Vendor at a local farmers market
Photo courtesy of Russell Shaffer, Rural Prosperity Nebraska

Rural Prosperity Nebraska, a Husker hub connecting communities with university resources, leads the project in cooperation with 33 partners. 

Mary Emery, the hub’s executive director, said that by providing a forum for greater communication and collaboration locally, the center will help people rethink and strengthen local and regional food supply chains.  

As collaboration improves, Emery and other leaders will gain a greater understanding of how regional food systems operate and will work to better connect rural communities to fresh, locally produced foods. 

The center will also provide planning and financial assistance for people seeking to expand their operations to meet regional food and nutritional needs. 

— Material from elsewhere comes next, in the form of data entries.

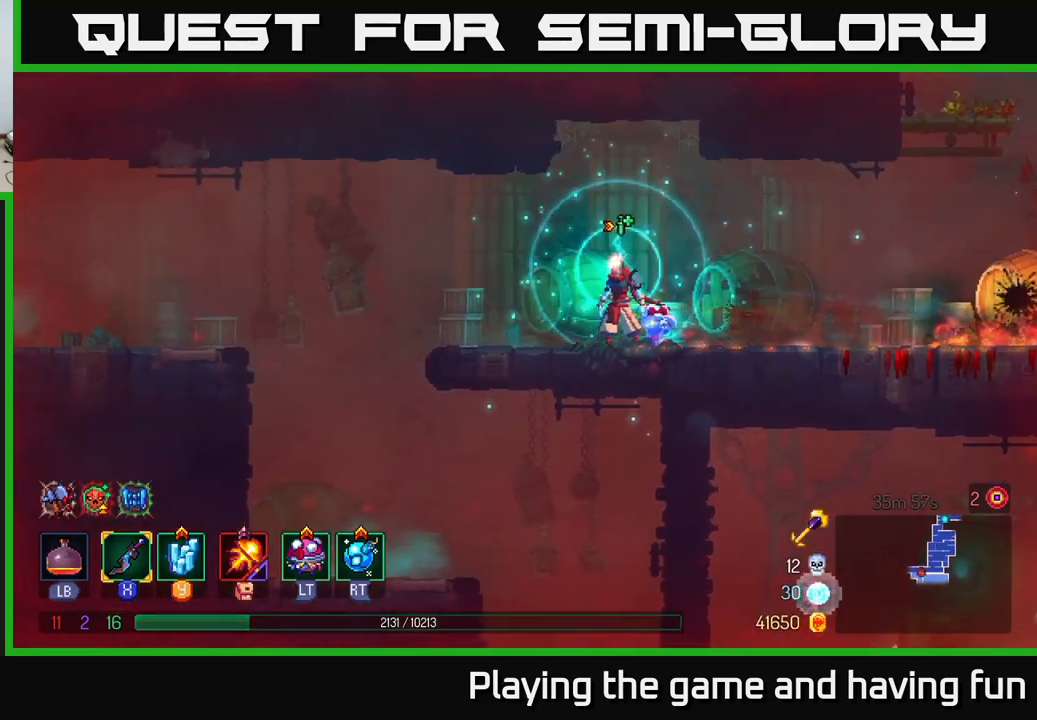
{"buttons": ["A"], "left_stick": "left", "right_stick": "center", "events": [[133, "left_stick", "left"], [317, "right_stick", "center"], [450, "A", "down"]]}
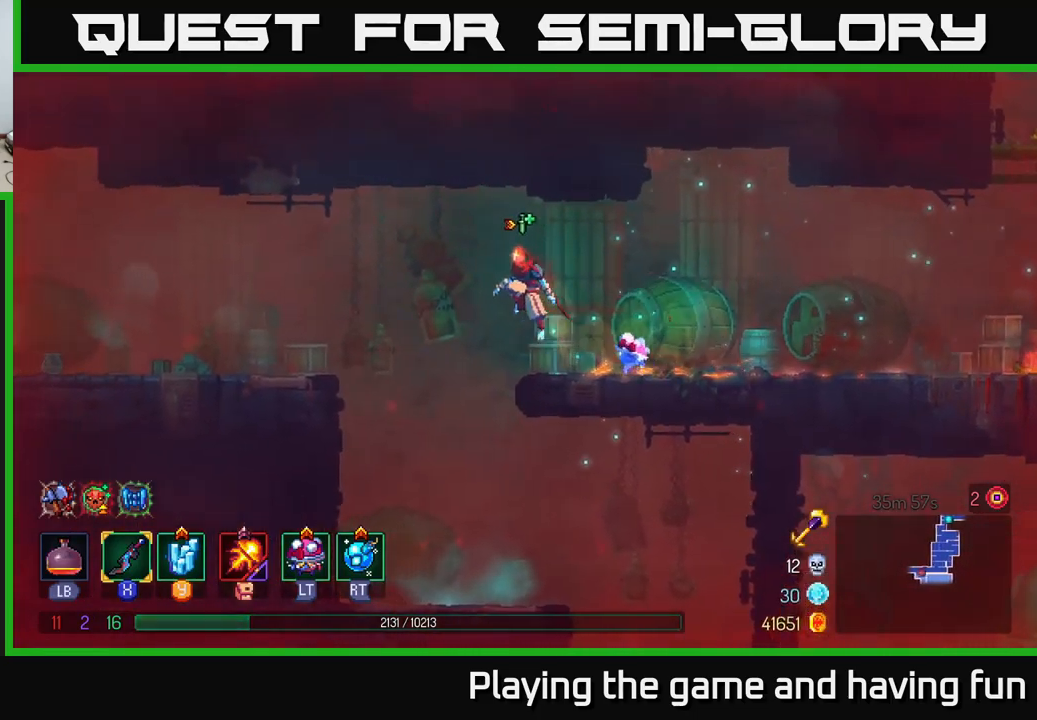
{"buttons": [], "left_stick": "left", "right_stick": "left", "events": [[83, "A", "up"], [333, "right_stick", "left"]]}
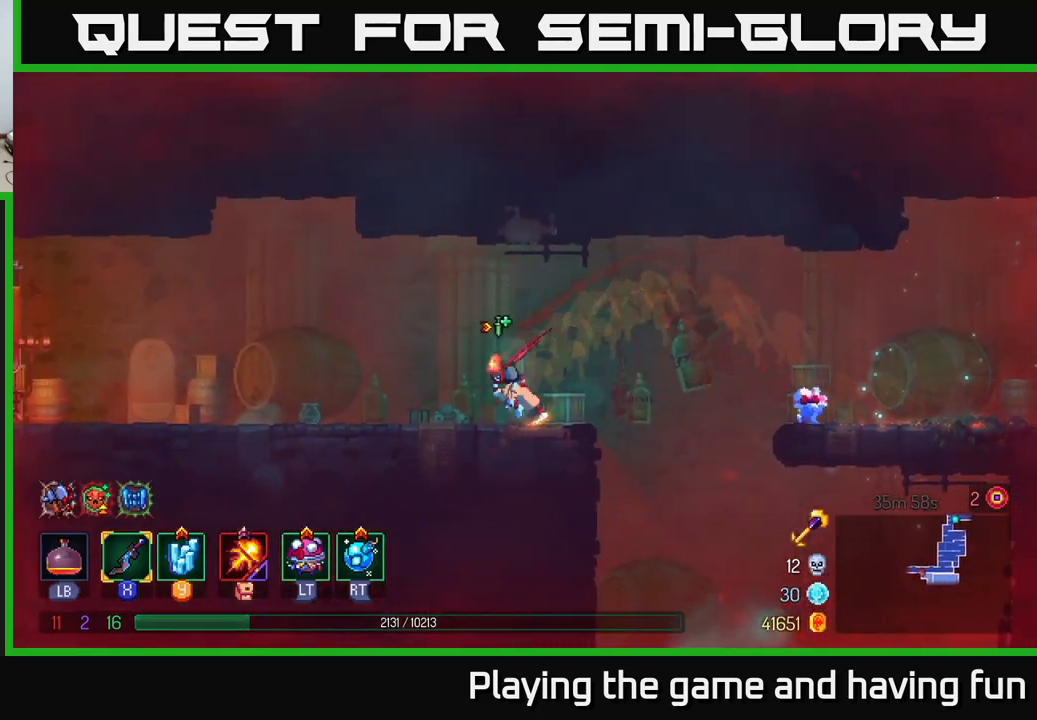
{"buttons": [], "left_stick": "left", "right_stick": "left", "events": []}
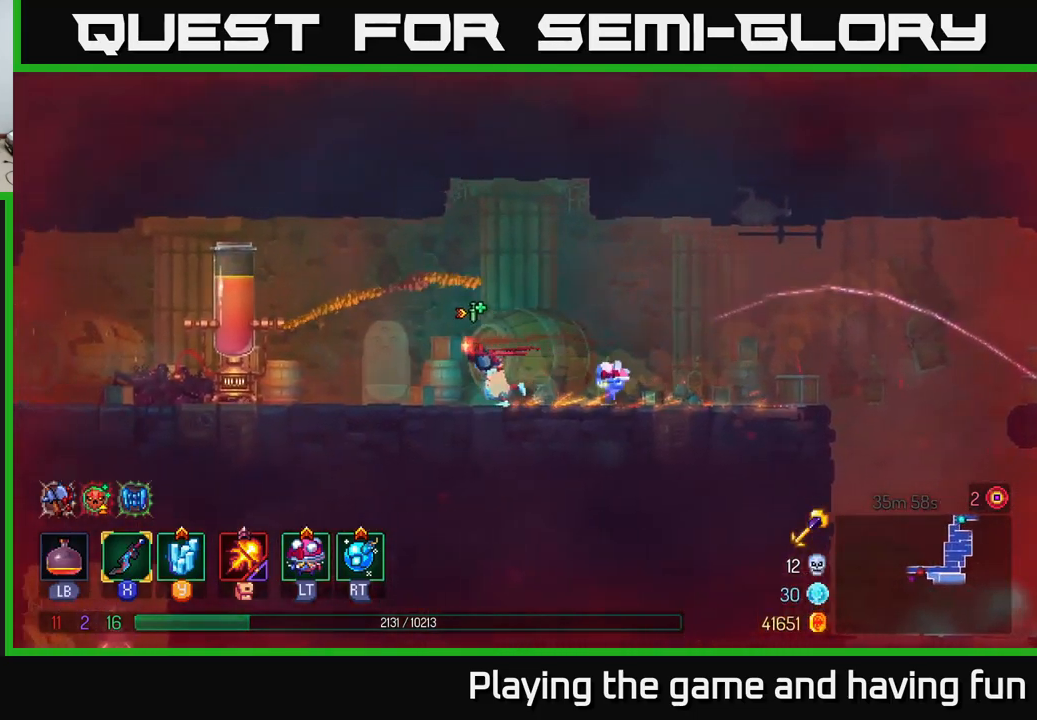
{"buttons": [], "left_stick": "right", "right_stick": "center", "events": [[200, "left_stick", "center"], [267, "left_stick", "left"], [300, "right_stick", "center"], [400, "left_stick", "right"]]}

In addition to better access to healthy foods, the center’s efforts will boost local agricultural economies and help create more vibrant rural communities. Food scarcity in urban settings is another piece of the puzzle. 

“We want to get the message out to producers who are producing fresh foods for local markets that there are resources out there for you, and we’re going to make it easier for you to find them,” Emery said. “To food consumers, we want to say we’re going to help you find more and better local, healthy foods.”

The center’s partners include universities, extension programs and regional nonprofits. Rural Prosperity Nebraska is based in Nebraska’s Institute of Agriculture and Natural Resources.